We spent our first night in a campground in Bastrop State Park, in central Texas. There were no RV hookups. In those days, such things could only be found in a trailer park. It was hot that night and my mother wanted to run the air conditioner, which required running the generator. This was not very popular among the people around us who were sleeping in tents.
In the morning, my father announced that he was going to take a “Navy” shower. “First you get your body wet, turn of the water,” he explained. “After you get soaped up, you rinse off.”

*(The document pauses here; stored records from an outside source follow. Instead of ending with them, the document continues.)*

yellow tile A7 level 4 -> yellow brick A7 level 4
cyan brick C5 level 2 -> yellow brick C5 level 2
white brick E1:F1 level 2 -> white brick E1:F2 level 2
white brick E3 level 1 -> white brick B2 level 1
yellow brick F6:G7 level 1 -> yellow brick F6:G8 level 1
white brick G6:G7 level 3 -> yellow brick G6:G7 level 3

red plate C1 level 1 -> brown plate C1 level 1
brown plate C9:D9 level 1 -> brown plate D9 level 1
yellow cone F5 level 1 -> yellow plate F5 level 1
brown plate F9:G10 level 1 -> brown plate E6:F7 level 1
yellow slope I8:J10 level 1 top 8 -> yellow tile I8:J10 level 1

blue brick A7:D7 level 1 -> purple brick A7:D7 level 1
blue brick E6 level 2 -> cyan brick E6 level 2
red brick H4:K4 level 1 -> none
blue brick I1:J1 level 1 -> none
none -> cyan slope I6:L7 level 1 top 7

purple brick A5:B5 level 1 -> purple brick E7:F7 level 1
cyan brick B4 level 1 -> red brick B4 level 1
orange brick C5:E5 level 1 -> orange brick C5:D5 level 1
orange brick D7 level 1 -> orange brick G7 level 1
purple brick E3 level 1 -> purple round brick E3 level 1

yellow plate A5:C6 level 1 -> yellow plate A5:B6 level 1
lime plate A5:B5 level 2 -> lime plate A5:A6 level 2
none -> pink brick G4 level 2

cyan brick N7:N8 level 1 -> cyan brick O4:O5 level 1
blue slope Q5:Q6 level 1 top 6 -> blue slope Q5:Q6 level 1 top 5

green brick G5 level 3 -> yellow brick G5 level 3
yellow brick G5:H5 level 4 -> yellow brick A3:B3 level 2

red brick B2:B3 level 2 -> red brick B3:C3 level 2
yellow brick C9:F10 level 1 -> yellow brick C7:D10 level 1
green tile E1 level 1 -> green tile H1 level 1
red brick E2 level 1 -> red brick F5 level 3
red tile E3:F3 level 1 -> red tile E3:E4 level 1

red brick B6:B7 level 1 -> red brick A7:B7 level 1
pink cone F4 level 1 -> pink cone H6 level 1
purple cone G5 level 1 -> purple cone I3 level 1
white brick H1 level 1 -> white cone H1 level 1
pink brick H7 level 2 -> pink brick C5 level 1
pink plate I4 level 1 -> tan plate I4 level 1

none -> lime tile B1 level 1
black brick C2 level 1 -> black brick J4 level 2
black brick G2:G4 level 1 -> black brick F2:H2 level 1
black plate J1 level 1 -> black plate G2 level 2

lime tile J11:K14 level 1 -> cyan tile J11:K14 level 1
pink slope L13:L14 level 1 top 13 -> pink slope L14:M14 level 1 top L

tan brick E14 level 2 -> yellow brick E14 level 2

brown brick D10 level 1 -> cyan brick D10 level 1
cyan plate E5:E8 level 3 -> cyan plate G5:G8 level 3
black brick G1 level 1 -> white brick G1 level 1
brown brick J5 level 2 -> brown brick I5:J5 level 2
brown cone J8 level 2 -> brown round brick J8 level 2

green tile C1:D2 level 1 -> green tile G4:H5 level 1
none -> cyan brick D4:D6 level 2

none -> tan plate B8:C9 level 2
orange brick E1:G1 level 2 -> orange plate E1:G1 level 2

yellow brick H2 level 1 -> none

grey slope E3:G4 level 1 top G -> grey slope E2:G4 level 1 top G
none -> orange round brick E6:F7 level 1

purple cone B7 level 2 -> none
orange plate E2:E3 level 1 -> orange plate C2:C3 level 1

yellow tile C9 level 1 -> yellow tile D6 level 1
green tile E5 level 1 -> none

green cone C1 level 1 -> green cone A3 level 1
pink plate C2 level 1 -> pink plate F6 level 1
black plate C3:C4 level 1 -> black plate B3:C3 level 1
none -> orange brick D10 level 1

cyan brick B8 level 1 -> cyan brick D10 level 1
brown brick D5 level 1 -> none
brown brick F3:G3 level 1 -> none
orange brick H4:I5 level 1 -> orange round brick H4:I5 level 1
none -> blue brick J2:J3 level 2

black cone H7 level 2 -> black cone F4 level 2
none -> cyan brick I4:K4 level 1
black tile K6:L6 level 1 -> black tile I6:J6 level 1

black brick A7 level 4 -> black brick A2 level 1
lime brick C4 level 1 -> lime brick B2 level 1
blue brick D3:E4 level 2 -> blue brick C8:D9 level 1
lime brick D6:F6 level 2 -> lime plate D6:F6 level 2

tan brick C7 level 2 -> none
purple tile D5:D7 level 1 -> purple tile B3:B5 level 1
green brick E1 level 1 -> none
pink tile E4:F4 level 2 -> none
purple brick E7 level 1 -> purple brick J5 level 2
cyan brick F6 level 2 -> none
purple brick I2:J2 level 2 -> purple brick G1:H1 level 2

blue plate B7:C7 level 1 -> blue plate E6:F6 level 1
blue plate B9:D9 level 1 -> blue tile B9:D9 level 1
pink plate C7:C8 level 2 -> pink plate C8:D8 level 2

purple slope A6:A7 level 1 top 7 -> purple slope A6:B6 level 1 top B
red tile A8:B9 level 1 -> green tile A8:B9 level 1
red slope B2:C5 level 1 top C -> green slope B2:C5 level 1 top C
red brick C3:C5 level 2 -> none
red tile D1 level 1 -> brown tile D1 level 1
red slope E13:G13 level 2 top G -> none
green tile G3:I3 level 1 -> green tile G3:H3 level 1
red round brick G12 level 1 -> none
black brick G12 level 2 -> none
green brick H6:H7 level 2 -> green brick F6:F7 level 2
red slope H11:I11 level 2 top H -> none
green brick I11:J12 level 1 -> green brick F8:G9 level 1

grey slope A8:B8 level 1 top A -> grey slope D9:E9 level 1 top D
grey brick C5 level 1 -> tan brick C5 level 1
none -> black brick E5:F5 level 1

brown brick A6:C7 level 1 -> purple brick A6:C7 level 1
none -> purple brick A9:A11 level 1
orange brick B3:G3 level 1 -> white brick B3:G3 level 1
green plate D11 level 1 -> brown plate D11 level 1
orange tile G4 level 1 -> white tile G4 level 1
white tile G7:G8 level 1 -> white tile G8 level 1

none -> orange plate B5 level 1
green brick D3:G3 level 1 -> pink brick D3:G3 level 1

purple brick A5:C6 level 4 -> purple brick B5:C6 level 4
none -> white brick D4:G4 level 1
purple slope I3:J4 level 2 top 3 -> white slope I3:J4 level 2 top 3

He stepped into the tiny bathroom, with the shower head projecting from the wall over the toilet, and we all listed as the water pump kicked in for the first phase of his shower and then stopped. A few minutes later, the pump kicked in again. But it didn’t stop. It droned on as he emerged from the bathroom dotted with soap bubbles. He didn’t seem that grateful to me when I reminded him of what the man had told us about the water pump.
We did not have a hose to refill the tank. None of the people around us would lend us a hose. Generator noise had made our family a pariah. We drove to a gas station where my father, still coated in bubbles, refilled our tank with water. When he got back into the driver’s seat, his hand was wrapped in a bloody towel. My mother asked “What happened?”, but she could not understand his muttered response. The third time she asked, he shouted, “I cut it on the license plate!!”
I wish I could say that the rest of the trip went smoothly, but the best I can say is that nothing worse happened. Despite that negative experience, I am taking the plunge once more. My husband and I bought a third-hand trailer for this trip, and recently took it on a trial run go a campground a few miles from our home. Facilities for trailers and RV’s have come a long way since 1963. The sites have water, sewage, and even wi-fi!. The water hookup was on the wrong side and so we had to run the hose over the picnic table and under the RV, but otherwise things went smoothly. We only had to return home twice for things we left at home, and then went out for dinner. There was only one tense moment: My husband tripped over the water hose, and guess what—cut his finger!! After a trip to the drug store for band-aids, we decided that one night in the camp was a sufficient trial.
My parent’s marriage survived that trip more than 50 years ago. With luck, Tom and I will stay married, too.